「消滅可能性」指摘、県内自治体が危機感 名指しに不満や怒りも 人口戦略会議の公表受け

 民間組織「人口戦略会議」が「消滅可能性自治体」を公表した24日、新たに名指しされた栃木県矢板市、益子町は危機感を募らせた。「深刻さは増した」と公表内容を受け止め、さらなる対策の必要性を痛感する。同じく新たに該当した市貝町は、同会議の報告に怒りや不満をあらわにした。2014年にも別の民間組織が報告した消滅可能性。引き続き指摘された自治体からは「現状として冷静に受け止める」との声も上がった。

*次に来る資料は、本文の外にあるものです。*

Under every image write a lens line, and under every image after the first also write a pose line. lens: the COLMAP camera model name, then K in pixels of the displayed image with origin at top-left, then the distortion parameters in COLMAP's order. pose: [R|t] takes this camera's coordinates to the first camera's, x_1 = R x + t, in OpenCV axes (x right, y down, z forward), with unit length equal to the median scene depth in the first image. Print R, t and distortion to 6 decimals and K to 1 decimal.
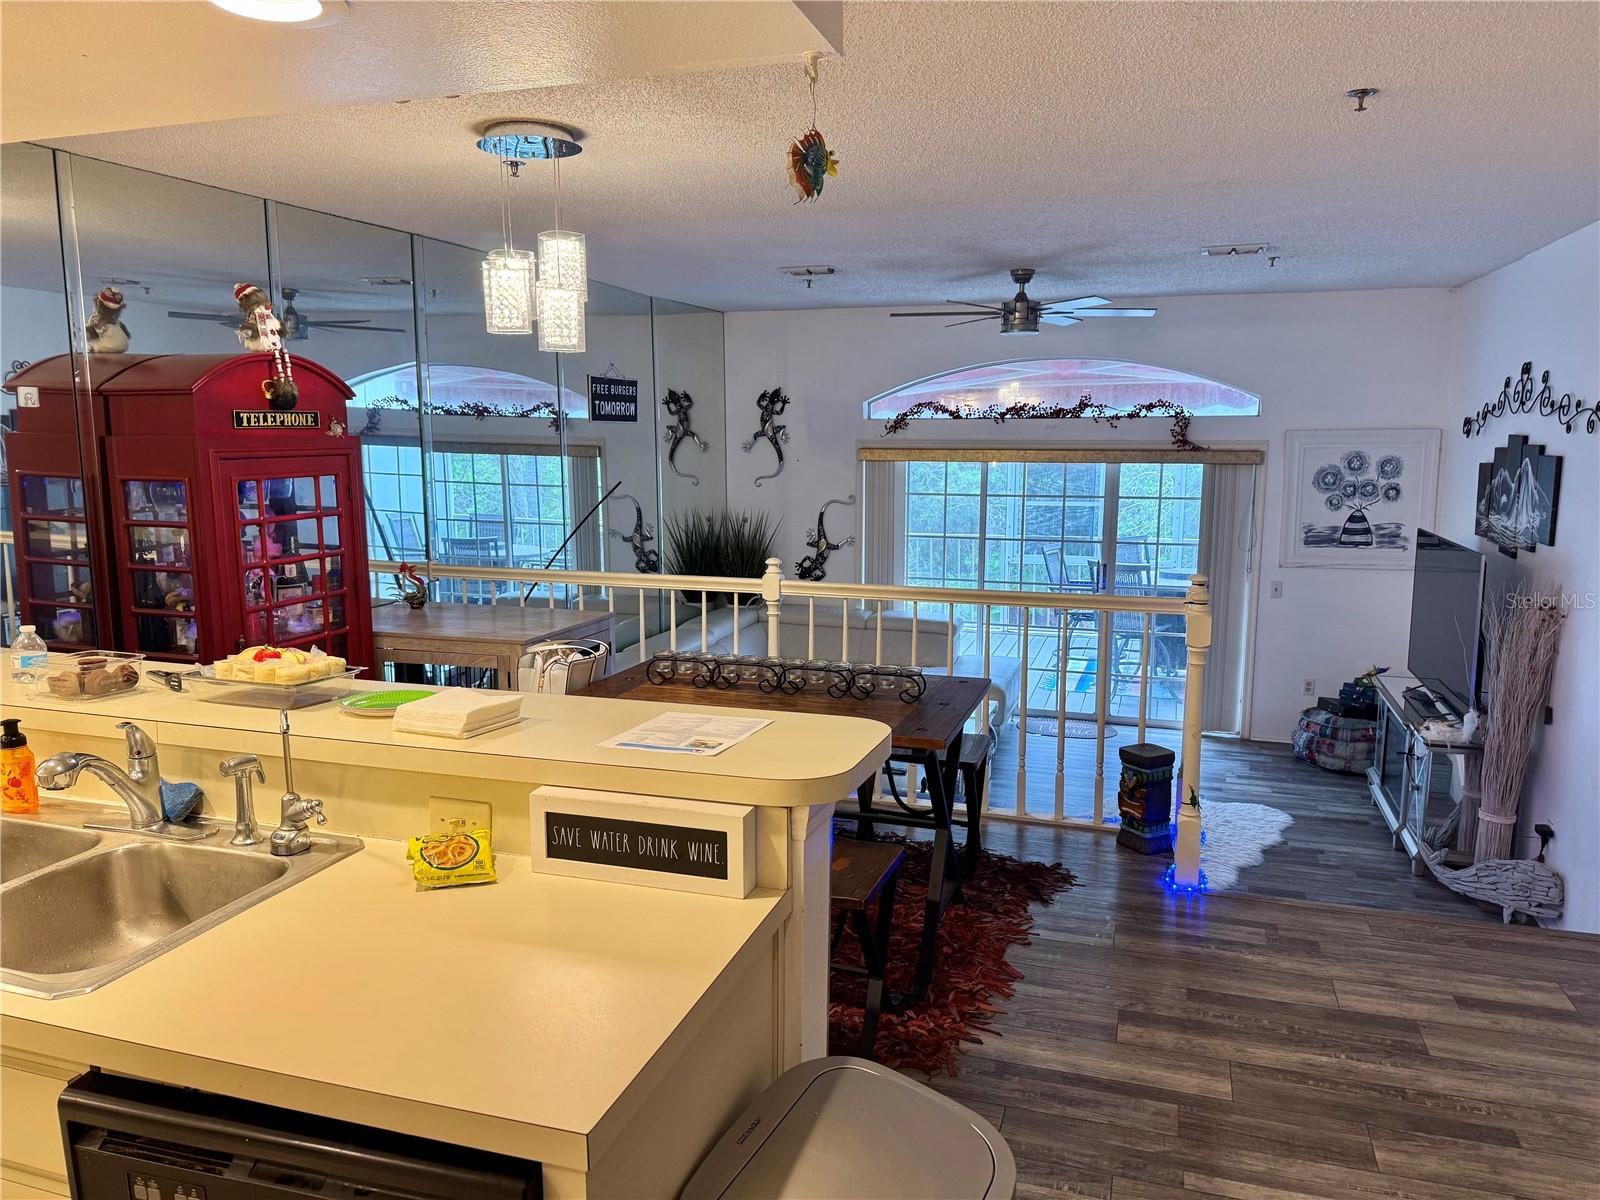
lens RADIAL K [[1112.8, 0, 798.8], [0, 1112.8, 604.9], [0, 0, 1]] dist [0.123468, -0.198392]
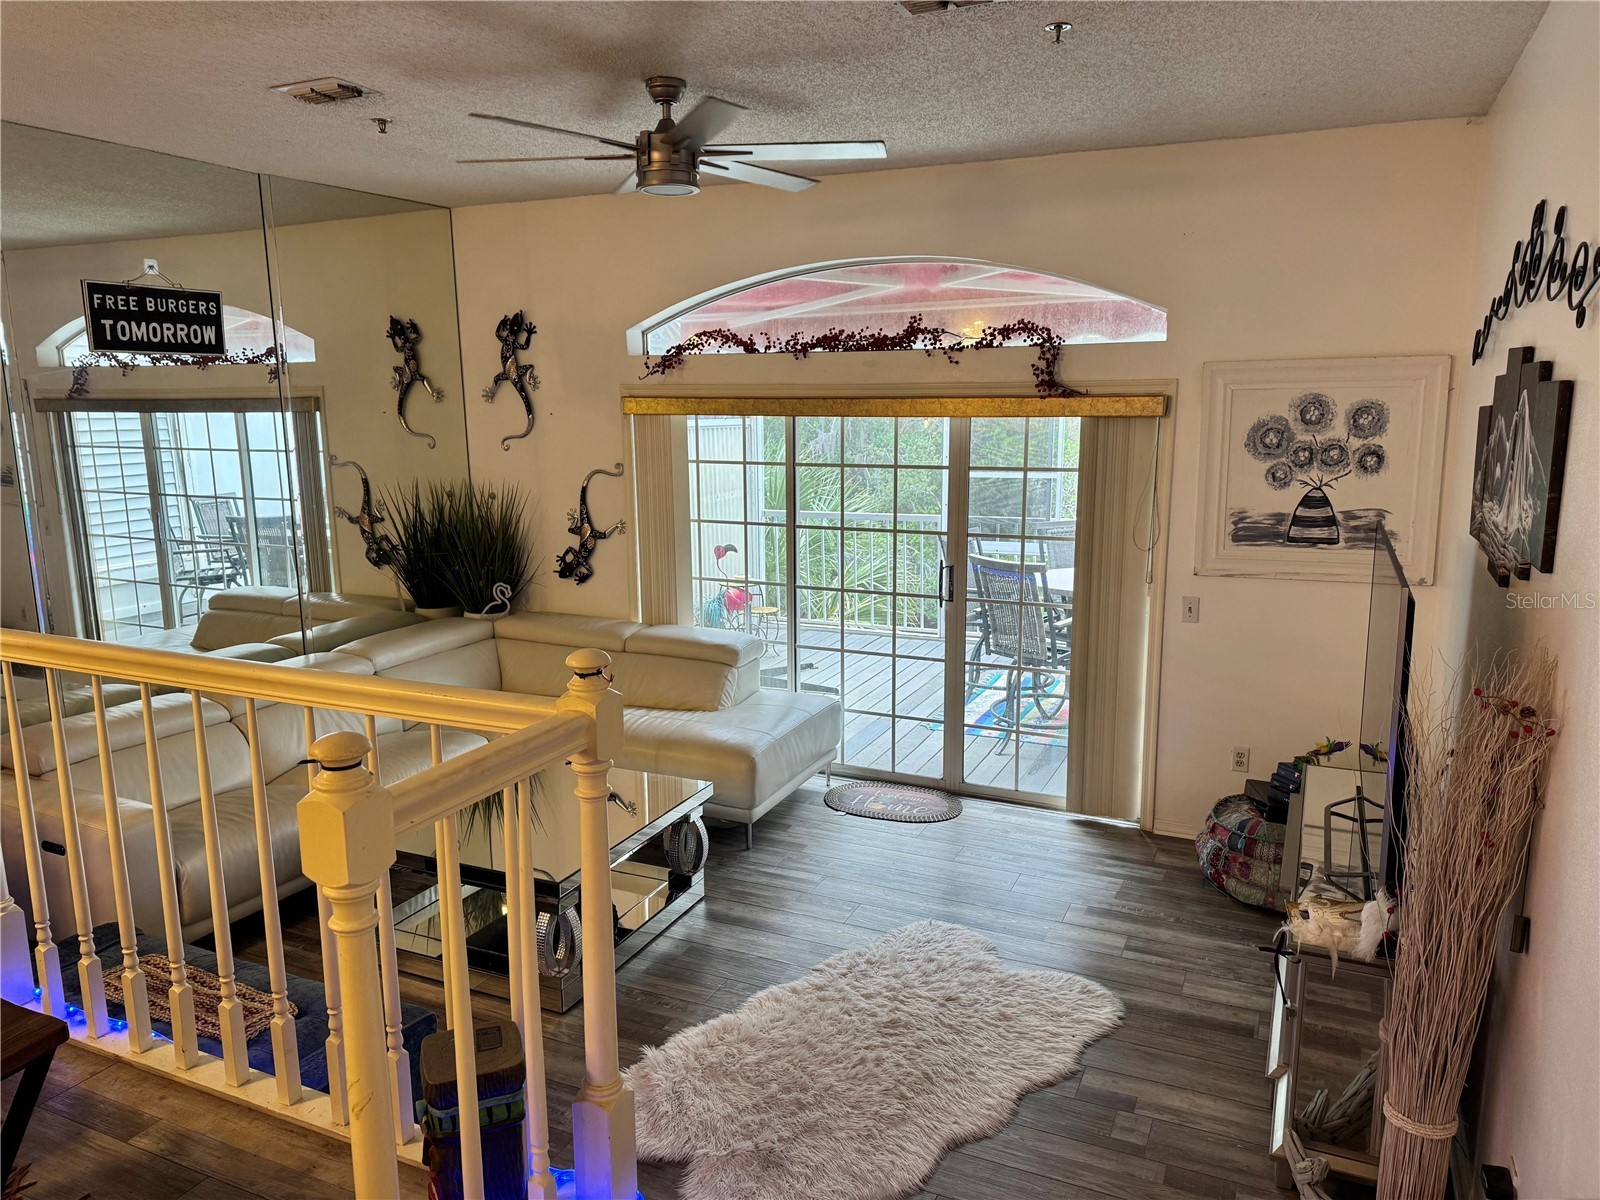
lens RADIAL K [[1080.7, 0, 835.5], [0, 1080.7, 603.6], [0, 0, 1]] dist [0.141371, -0.202934]
pose [[0.993387, 0.014835, -0.113853, 0.290436], [-0.011345, 0.999447, 0.031242, -0.034467], [0.114254, -0.029744, 0.993006, 0.348165]]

 「非常に重く受け止めている」。矢板市の森島武芳(もりしまたけよし)市長はこの日、コメントを出した。市の人口減少の要因を、少子高齢化に加え、雇用と経済の減退が影響していると捉える。「女性の働く場所の確保についても、改めて取り組む必要性を感じた」と同会議の報告を受け止めた。

 益子町も危機感を強める。3歳児未満の保育料無償化に県内では先進的に取り組むなどしてきたが、「より対策をとっていかないといけない」(町総合政策課)と強調した。転入から転出を差し引いた社会動態の改善には手応えを感じており、婚活支援や女性の暮らしやすい地域づくりなどを、これまでの取り組みを検証しながら、検討していきたいとした。

 怒りの声も上がった。市貝町の入野正明(いりのまさあき)町長は「『消滅可能性自治体』という表現は全く不適切で、その評価も一方的なもの」と批判。「自治体が消滅することはあり得ず、町民も行政も幸せになろうと頑張っているのに、そんなことは言われたくない」と語気を強めた。

 14年と変わらず「消滅可能性」とされた那珂川町の担当者は「どうすれば町内に住民が残ってくれるのか」とショックを隠しきれない。子育て支援策を展開しており、効果の高い政策を行う必要性を感じている。

 一方、那珂川町と同様に引き続き指摘された那須烏山市や塩谷町は、冷静に受け止めている。塩谷町は町内の交流施設に移住や定住を相談できるセンターを設置、相談が寄せられているという。「体制は整いつつある。不断の取り組みを続ける」とした。

 那須烏山市も「(公表された報告を)事実として受け止めるしかない」。市として意識している持続可能なインフラ再構築や、地元に愛着を持ってもらうための取り組みを続けていくとした。